Tasks –
a) In the introduction about unsupervised image generation, what are the two types of unsupervised learning approaches?
b) In the introduction about unsupervised image generation, turn the paragraph that begins "Considering expensive human annotation" into a short bulleted list that keeps its main facts.
c) Carry the introduction about unsupervised image generation forward from its last sentence.

Source passage –
Keywords

1 Introduction

Recently increasing attention has been paid to building unsupervised learning models for image generation and representation learning. In general, there are two types of unsupervised learning approaches: (1) a discriminative framework with self-supervised proxy tasks for learning representations; (2) a generative framework for generating data and learning representations [26].

Considering expensive human annotation and plenty of free unlabeled data, self-supervised learning methods directly dig supervised information from the raw data. Based on data characteristics, all of these methods will construct various proxy tasks to learn meaningful representations. In computer vision domains both temporal and spatial clues have been proven to be informative signals for constructing proxy tasks, such as egomotion [1], unsupervised object tracking [23], spatial arrangement [7, 18], transformations [8], and context-based reconstruction [20]. Besides, the correlation between image channels is also another important clue, such as colorization [3, 4, 6, 13, 14, 27] and cross-channel prediction [28].

Fig. 1.
figure 1

Image generation by Self-supervised GAN.

Since images are high dimensional with complex patterns, various generative methods have been proposed for achieving better performance of image generation based on the GAN [9] framework. Among them, some methods try to leverage the inherent attributes of images, and focus on improving the architectural design of GAN. For example, [21] exploits the advantages of CNN in image applications, and [5, 25, 26] design more elaborate network architectures by exploiting structure/style formation [26], multiscale representation [5], and background/foreground composition [25], respectively.

Extracted data –
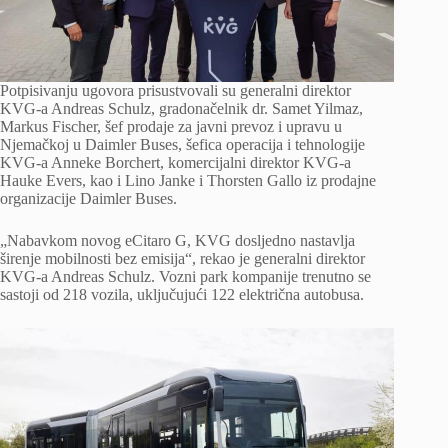
Potpisivanju ugovora prisustvovali su generalni direktor
KVG-a Andreas Schulz, gradonačelnik dr. Samet Yilmaz,
Markus Fischer, šef prodaje za javni prevoz i upravu u
Njemačkoj u Daimler Buses, šefica operacija i tehnologije
KVG-a Anneke Borchert, komercijalni direktor KVG-a
Hauke ​​Evers, kao i Lino Janke i Thorsten Gallo iz prodajne
organizacije Daimler Buses.
„Nabavkom novog eCitaro G, KVG dosljedno nastavlja
širenje mobilnosti bez emisija“, rekao je generalni direktor
KVG-a Andreas Schulz. Vozni park kompanije trenutno se
sastoji od 218 vozila, uključujući 122 električna autobusa.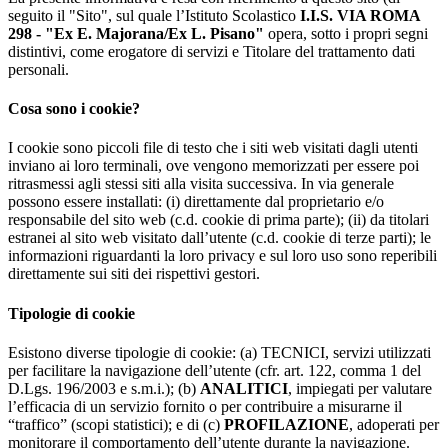
seguito il "Sito", sul quale l’Istituto Scolastico
I.I.S. VIA ROMA
298 - "Ex E. Majorana/Ex L. Pisano"
opera, sotto i propri segni
distintivi, come erogatore di servizi e Titolare del trattamento dati
personali.
Cosa sono i cookie?
I cookie sono piccoli file di testo che i siti web visitati dagli utenti
inviano ai loro terminali, ove vengono memorizzati per essere poi
ritrasmessi agli stessi siti alla visita successiva. In via generale
possono essere installati: (i) direttamente dal proprietario e/o
responsabile del sito web (c.d. cookie di prima parte); (ii) da titolari
estranei al sito web visitato dall’utente (c.d. cookie di terze parti); le
informazioni riguardanti la loro privacy e sul loro uso sono reperibili
direttamente sui siti dei rispettivi gestori.
Tipologie di cookie
Esistono diverse tipologie di cookie: (a) TECNICI, servizi utilizzati
per facilitare la navigazione dell’utente (cfr. art. 122, comma 1 del
D.Lgs. 196/2003 e s.m.i.); (b)
ANALITICI
, impiegati per valutare
l’efficacia di un servizio fornito o per contribuire a misurarne il
“traffico” (scopi statistici); e di (c)
PROFILAZIONE
, adoperati per
monitorare il comportamento dell’utente durante la navigazione.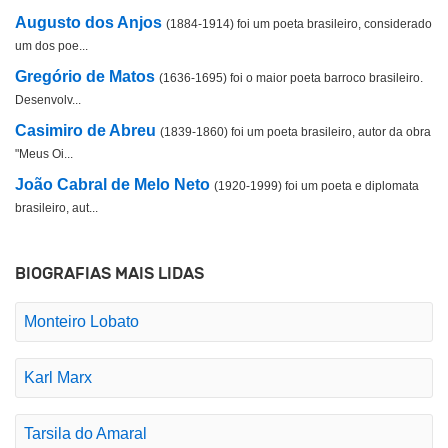
Augusto dos Anjos
(1884-1914) foi um poeta brasileiro, considerado
um dos poe...
Gregório de Matos
(1636-1695) foi o maior poeta barroco brasileiro.
Desenvolv...
Casimiro de Abreu
(1839-1860) foi um poeta brasileiro, autor da obra
"Meus Oi...
João Cabral de Melo Neto
(1920-1999) foi um poeta e diplomata
brasileiro, aut...
BIOGRAFIAS MAIS LIDAS
Monteiro Lobato
Karl Marx
Tarsila do Amaral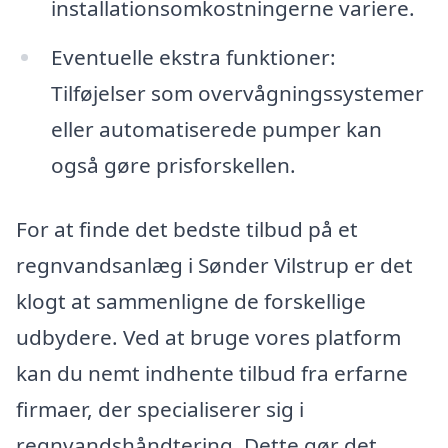
installationsomkostningerne variere.
Eventuelle ekstra funktioner:
Tilføjelser som overvågningssystemer
eller automatiserede pumper kan
også gøre prisforskellen.
For at finde det bedste tilbud på et
regnvandsanlæg i Sønder Vilstrup er det
klogt at sammenligne de forskellige
udbydere. Ved at bruge vores platform
kan du nemt indhente tilbud fra erfarne
firmaer, der specialiserer sig i
regnvandshåndtering. Dette gør det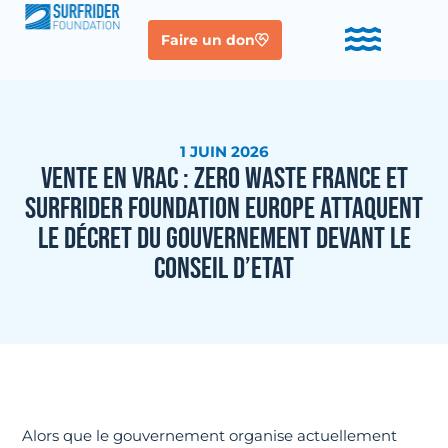
Faire un don
1 JUIN 2026
VENTE EN VRAC : ZERO WASTE FRANCE ET
SURFRIDER FOUNDATION EUROPE ATTAQUENT
LE DÉCRET DU GOUVERNEMENT DEVANT LE
CONSEIL D’ETAT
Alors que le gouvernement organise actuellement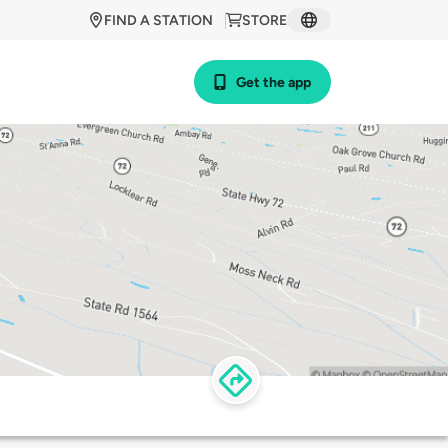
FIND A STATION
STORE
Get the app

Answers to the problems –
a) A discriminative framework with self-supervised proxy tasks for learning representations, and a generative framework for generating data and learning representations.

b)
- Human annotation is expensive and unlabeled data is plentiful, so self-supervised learning methods extract supervised information directly from the raw data.
- Based on data characteristics, these methods build proxy tasks to learn meaningful representations.
- In computer vision, temporal and spatial clues have proven informative for proxy tasks, including egomotion, unsupervised object tracking, spatial arrangement, transformations, and context-based reconstruction.
- The correlation between image channels is another important clue, used in colorization and cross-channel prediction.

c)
In this paper we expect to incorporate adversarial learning and self-supervised learning into a generative model, and leverage their advantages for improving the performance of image generation. For this purpose, we propose a generative model called Self-supervised GAN (denoted as SSGAN). Specifically, we exploit one of the most basic characteristics of color images as follows: (1) a color image is composed of multiple channels which can be grouped into specific sets based on channels’ semantic; and (2) these sets of channels have a close relationship. To simplify the following discussion, we focus on the case where a color image is generally split into the following two components: intensity and color. Considering the above characteristic of color images, as illustrated in Fig. 1, the generation process can be decomposed into the following procedures to generate the whole image: (a) generate two sets of channels; (b) transform from one set to the other set; (c) concatenate these two sets to form the whole data.

Based on these operations, we could combine adversarial learning and self-supervised learning together. Except for performing the adversarial learning task for image generation, we also construct the self-supervised learning task where different sets of channels predict each other using true data to further improve generation. Viewed from another perspective, most of the existing methods directly generate all channels of color images as a whole, and only exploit self-supervised information from true/fake data. Compared with these methods, our proposed method could further dig more self-supervised information from the correlation between image channels. Overall, the main contributions of this work are as follows:

  • By leveraging the relationship between color image channels, we propose a generative model which can well incorporate adversarial learning and self-supervised learning and improve the performance of image generation.

  • Except for performing image generation, the proposed model also possesses capabilities of image colorization and image texturization.

In the experiments we conduct both qualitative and quantitative evaluation on the benchmark dataset, and compare the proposed method with several representative methods. The experimental results verify the effectiveness of our method.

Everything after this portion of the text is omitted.